# GIVEN INSTRUCTION
Extract every text line from the rows below word for word, omitting the pictures.

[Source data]
__________
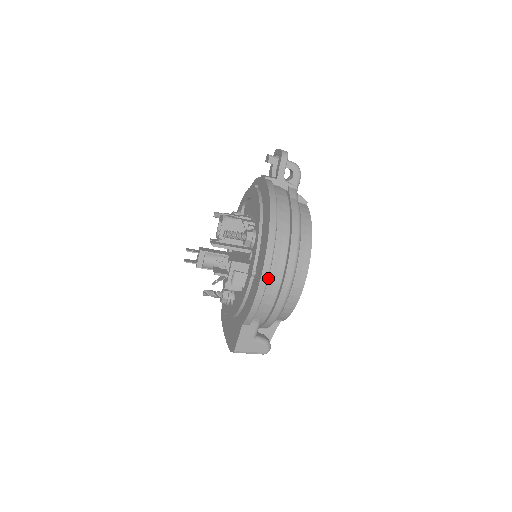
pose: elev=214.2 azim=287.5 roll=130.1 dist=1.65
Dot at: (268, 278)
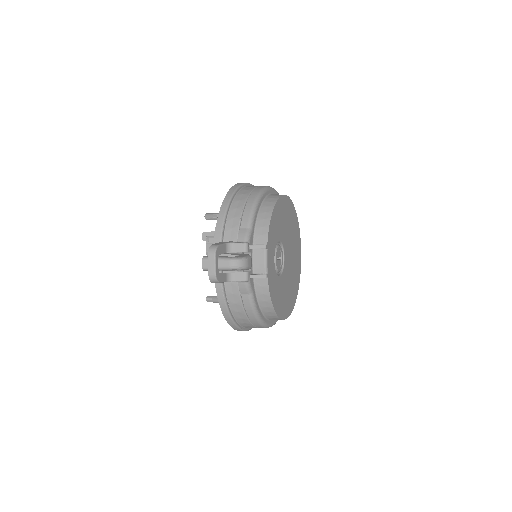
Dot at: occluded
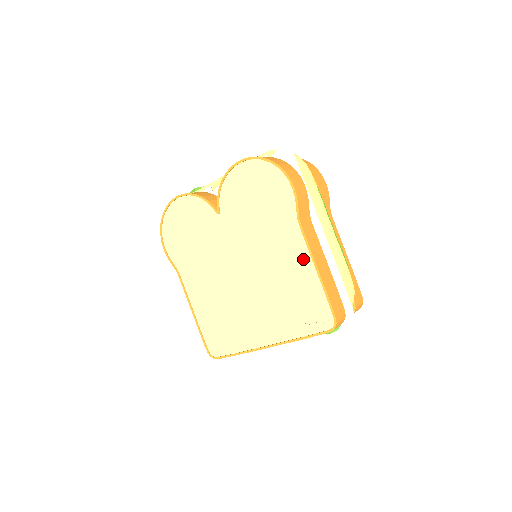
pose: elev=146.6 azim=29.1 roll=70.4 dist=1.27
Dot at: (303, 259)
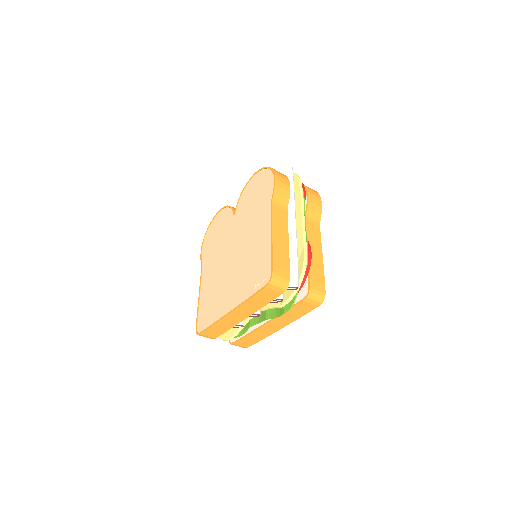
Dot at: (267, 231)
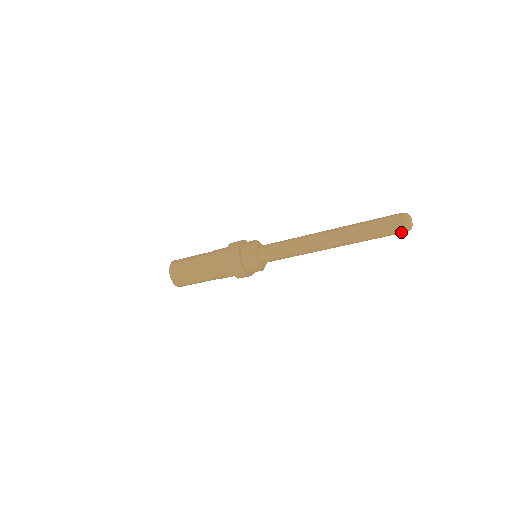
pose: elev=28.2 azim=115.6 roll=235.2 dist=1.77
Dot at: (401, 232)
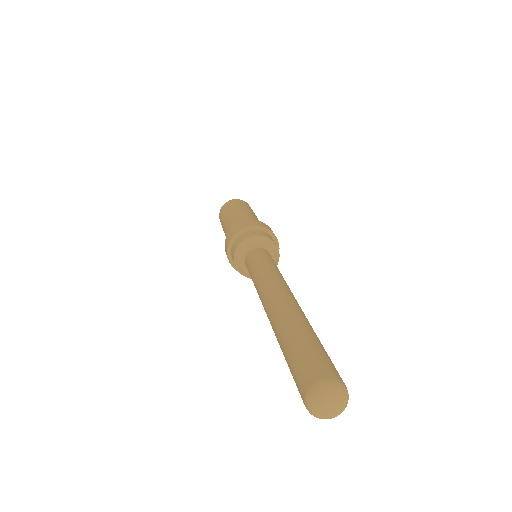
__________
# OUTPUT FOR THIS TASK
pose: elev=214.2 azim=287.5 roll=130.1 dist=1.65
Dot at: (268, 278)
Dot at: occluded
pose: elev=146.6 azim=29.1 roll=70.4 dist=1.27
Dot at: (303, 259)
Dot at: (267, 231)
pose: elev=28.2 azim=115.6 roll=235.2 dist=1.77
Dot at: (401, 232)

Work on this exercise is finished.